Покажи мне Рай, глава 1

Анастасия Рогозинская
Громкие звуки чьих-то шагов вот уже который час не дают мне покоя. Они словно вибрируют у меня в голове... Пульсируют всё больше и больше, и терпеть это уже просто невыносимо! Я с зажмуренными глазами от неприязни к тому человеку, который посмел разбудить меня, переворачиваюсь с одного бока на другой, поправляя мягкое одеяло. Господи, когда эта пытка уже прекратится?! Кто так громко топает?! Они решили привести сюда слона, чтобы уж наверняка и как можно скорее свести меня в могилу?!

— Хватит! — внезапно выкрикиваю я хриплым голосом и соскакиваю с кровати, чувствуя прежде незнакомую слабость по всему телу, после чего вынужденно и покачиваясь ложусь обратно на кровать. Сильная боль волной проносится по правой руке, заставив меня издать жалобный стон. Господи... Неужели я жива? За что? Почему? Почему... Господи, по какой причине ты ещё не отправил меня в Рай? Все свои шестнадцать лет я жила только во лжи и в предательстве, никогда не подозревая о том, что все люди, которые как будто бы любили меня, лгали мне.
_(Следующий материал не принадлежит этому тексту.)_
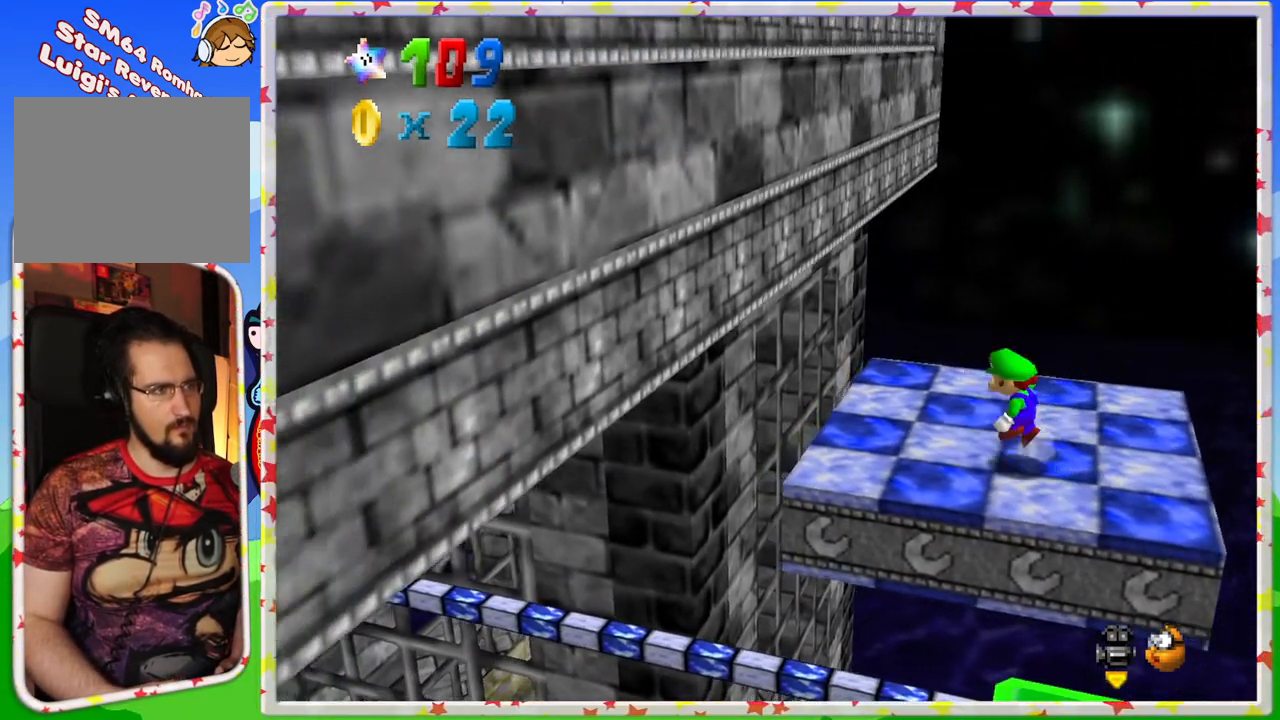
{"buttons": ["A"], "left_stick": "up-left", "events": [[350, "A", "up"], [467, "A", "down"]]}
Они постоянно плели мне наглую ложь о том, как сильно я им дорога. Но это неправда. Моё рождение было выгодно для них. Я первый ребёнок в семье, и мама недавно забеременела... лишь для того, чтобы за этого ребёнка государство дало ей несколько сотен тысяч рублей. С помощью этих денег она хотела сбежать от отца, от меня... даже от моего ещё не родившегося маленького братика, лишь потому, что любила другого мужчину. Но зачем же надо было всё делать тайно? Я узнала обо всём, когда случайно подслушала телефонный разговор мамы с её любовником. Оказывается, этот возлюбленный — её начальник на работе. Как же это низко... даже для неё. Я любила её даже несмотря на то, что она относилась ко мне как к чужой. Нет, она, конечно, называла меня своей дочерью, иногда улыбалась мне... Но с каждым годом я всё больше замечала, что в наших с ней разговорах слишком много напряжения и фальши. Зачем она изображала из себя заботливую мамочку? Чтоб ранить мои чувства и сбежать от нас с отцом в самый подходящий, по её мнению, для этого момент?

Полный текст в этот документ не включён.